How about increasing the sample volume? :rolleyes:

Won’t work if the sound is already as loud as possible, normalized/maximized volume and all.
The same goes for a compressor or gainer - it can’t pinpoint individual sounds.

Here’s a very basic example to demonstrate
http://oscillity.net/renoise/modules/Triple%20volume.xrns

In the first pattern, the bassdrum is playing a at full volume
In the second pattern, the deep kick part of the bassdrum volume is tripled.
I’ve added a huge big reverb which drown everything and avoid blow speakers :walkman:

Instrument Settings → Sample Properties → Amplify… ?

But wait just a second… so this means i can duplicate a kickdrum a million times and when I press play I will set off a nuclear bomb and blow up my speakers? ever heard of the digital zero?

…simply doubling samples wont make the sound louder in all infinity since they also modulate each other. Eventually the sound will hit the ceiling and clip/distort.

just turn down every other tracks’ volumes and push up the main volume.

Just turn up your amplifier… Why would you want a really loud sound anyway? :)

if you want your 0db to sound louder than your previous 0db:
get a maximizer / limiter on the master, set the ceiling to 0db and crank the shit out of the threshold.

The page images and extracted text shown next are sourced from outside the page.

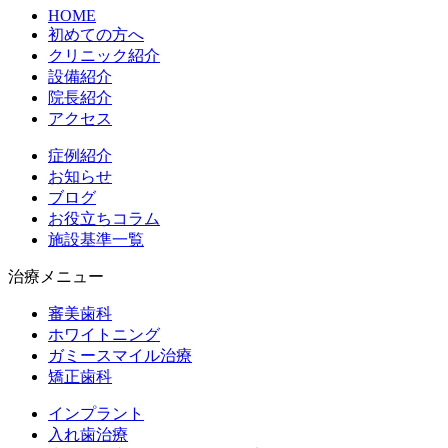
HOME
初めての方へ
クリニック紹介
設備紹介
院長紹介
アクセス
症例紹介
お知らせ
ブログ
お役立ちコラム
施設基準一覧
治療メニュー
審美歯科
ホワイトニング
ガミースマイル治療
矯正歯科
インプラント
入れ歯治療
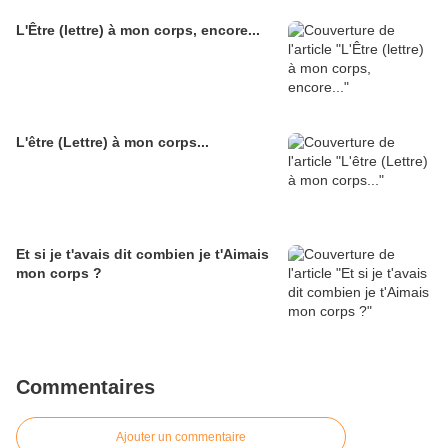
L'Être (lettre) à mon corps, encore...
L'être (Lettre) à mon corps...
Et si je t'avais dit combien je t'Aimais
mon corps ?
Commentaires
Ajouter un commentaire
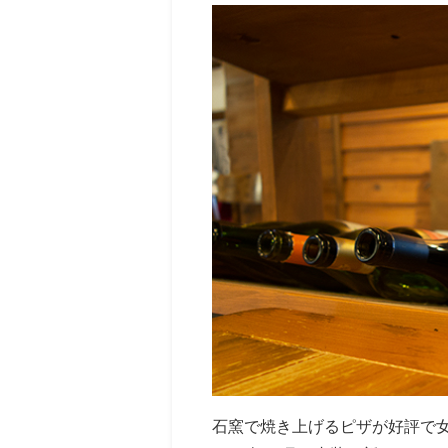
石窯で焼き上げるピザが好評で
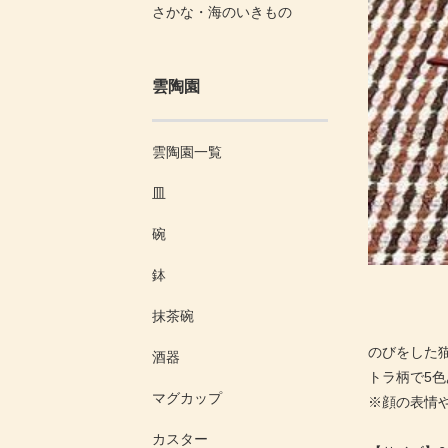
さかな・海のいきもの
雲陶園
雲陶園一覧
皿
碗
鉢
抹茶碗
のびをした
酒器
トラ柄で5
マグカップ
※顔の表情
カスター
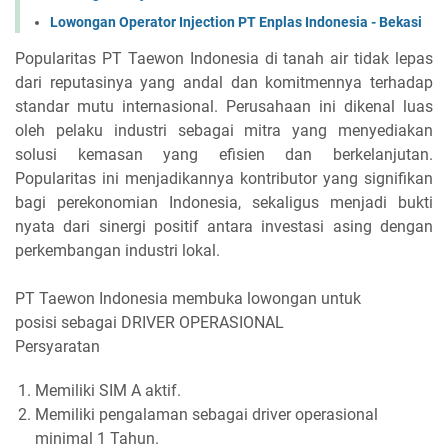
Lowongan Operator Injection PT Enplas Indonesia - Bekasi
Popularitas PT Taewon Indonesia di tanah air tidak lepas
dari reputasinya yang andal dan komitmennya terhadap
standar mutu internasional. Perusahaan ini dikenal luas
oleh pelaku industri sebagai mitra yang menyediakan
solusi kemasan yang efisien dan berkelanjutan.
Popularitas ini menjadikannya kontributor yang signifikan
bagi perekonomian Indonesia, sekaligus menjadi bukti
nyata dari sinergi positif antara investasi asing dengan
perkembangan industri lokal.
PT Taewon Indonesia membuka lowongan untuk
posisi sebagai DRIVER OPERASIONAL
Persyaratan
Memiliki SIM A aktif.
Memiliki pengalaman sebagai driver operasional
minimal 1 Tahun.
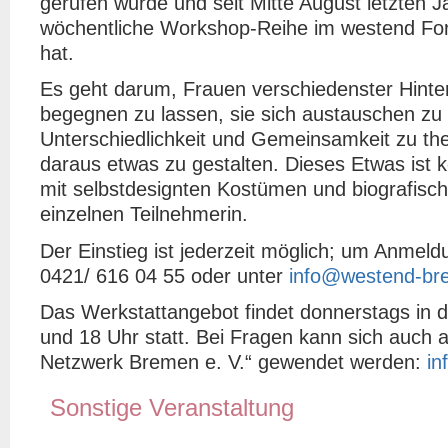
gerufen wurde und seit Mitte August letzten J
wöchentliche Workshop-Reihe im westend 
hat.
Es geht darum, Frauen verschiedenster Hinte
begegnen zu lassen, sie sich austauschen zu 
Unterschiedlichkeit und Gemeinsamkeit zu th
daraus etwas zu gestalten. Dieses Etwas ist k
mit selbstdesignten Kostümen und biografisch
einzelnen Teilnehmerin.
Der Einstieg ist jederzeit möglich; um Anmeld
0421/ 616 04 55 oder unter
info@westend-br
Das Werkstattangebot findet donnerstags in d
und 18 Uhr statt. Bei Fragen kann sich auch a
Netzwerk Bremen e. V.“ gewendet werden:
in
Sonstige Veranstaltung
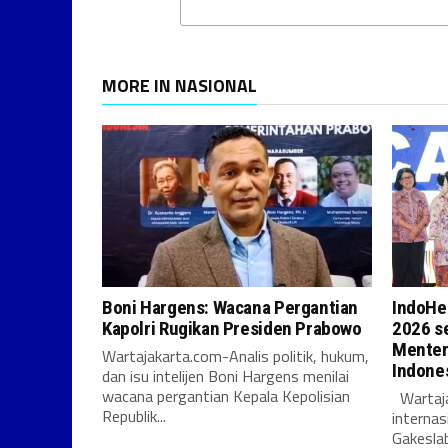
MORE IN NASIONAL
Boni Hargens: Wacana Pergantian
IndoHe
Kapolri Rugikan Presiden Prabowo
2026 se
Menter
Wartajakarta.com-Analis politik, hukum,
Indones
dan isu intelijen Boni Hargens menilai
wacana pergantian Kepala Kepolisian
Wartaja
Republik...
internas
Gakesla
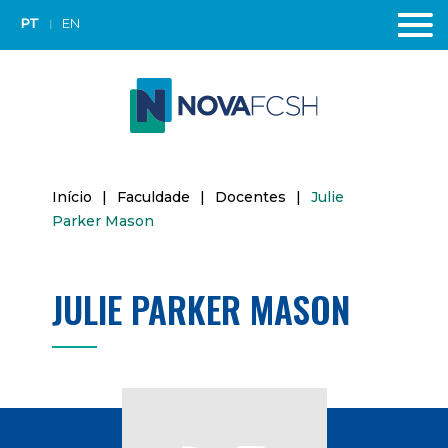
PT
EN
Início
|
Faculdade
|
Docentes
|
Julie
Parker Mason
JULIE PARKER MASON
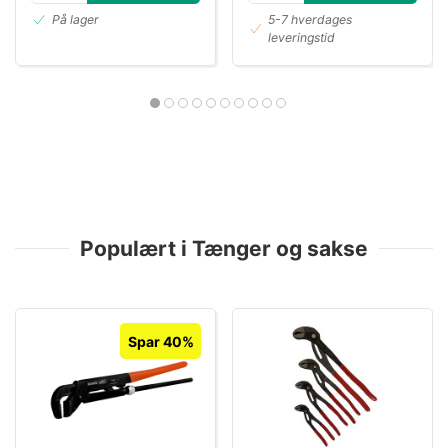
På lager
5-7 hverdages
leveringstid
Populært i Tænger og sakse
Spar 40%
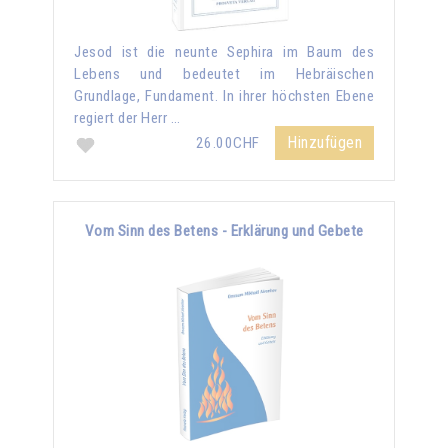
Jesod ist die neunte Sephira im Baum des
Lebens und bedeutet im Hebräischen
Grundlage, Fundament. In ihrer höchsten Ebene
regiert der Herr …
Hinzufügen
26.00CHF
Vom Sinn des Betens - Erklärung und Gebete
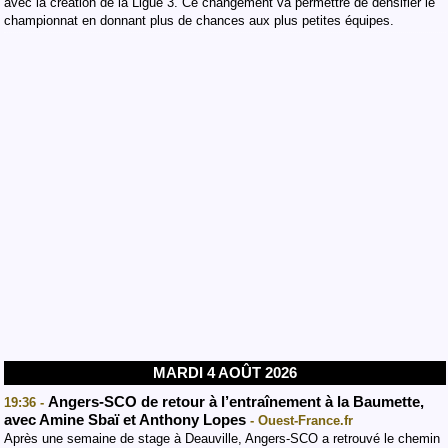
avec la création de la Ligue 3. Ce changement va permettre de densifier le
championnat en donnant plus de chances aux plus petites équipes.
MARDI 4 AOÛT 2026
Angers-SCO de retour à l’entraînement à la Baumette,
19:36 -
avec Amine Sbaï et Anthony Lopes
- Ouest-France.fr
Après une semaine de stage à Deauville, Angers-SCO a retrouvé le chemin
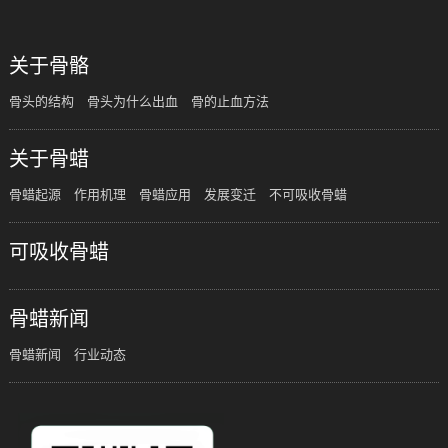
关于骨骼
骨头的结构
骨头为什么出血
骨的止血方法
关于骨蜡
骨蜡起源
作用机理
骨蜡应用
发展变迁
不可吸收骨蜡
可吸收骨蜡
骨蜡新闻
骨蜡新闻
行业动态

if you want your sound to be louder coming from your speakers:
insert what maskin said

adding and multipying samples on several tracks is seriously silly btw.
all you do is creating redundancy which is absolutely superflous.

Took me a while to get out of this habit when moving from FT2

Hehe :) Well, I never said it was “best practice”. Quite the opposite, actually. OK. So, it’s a bit of a controversial trick, which has it’s uses for lazy-ass composers like me, who don’t really mind that my patterns become a bit messy… But it just saved me from having to adjust the levels of 15 individual samples :slight_smile:

Gainers and Maximizers = pwnage. I always use them over doubling up samples.

I only use gainers to lower the volume of a track. :D

really (no offence mate) “smart”… especially when you may simply move volume slider from mixer

I know, haha! :P
I like to lower the volume at the end of the DSP chain for some reason.

http://en.wikipedia.org/wiki/Loudness_war

The Loudness War is all about reducing dynamic range… which is the opposite of what this thread is discussing.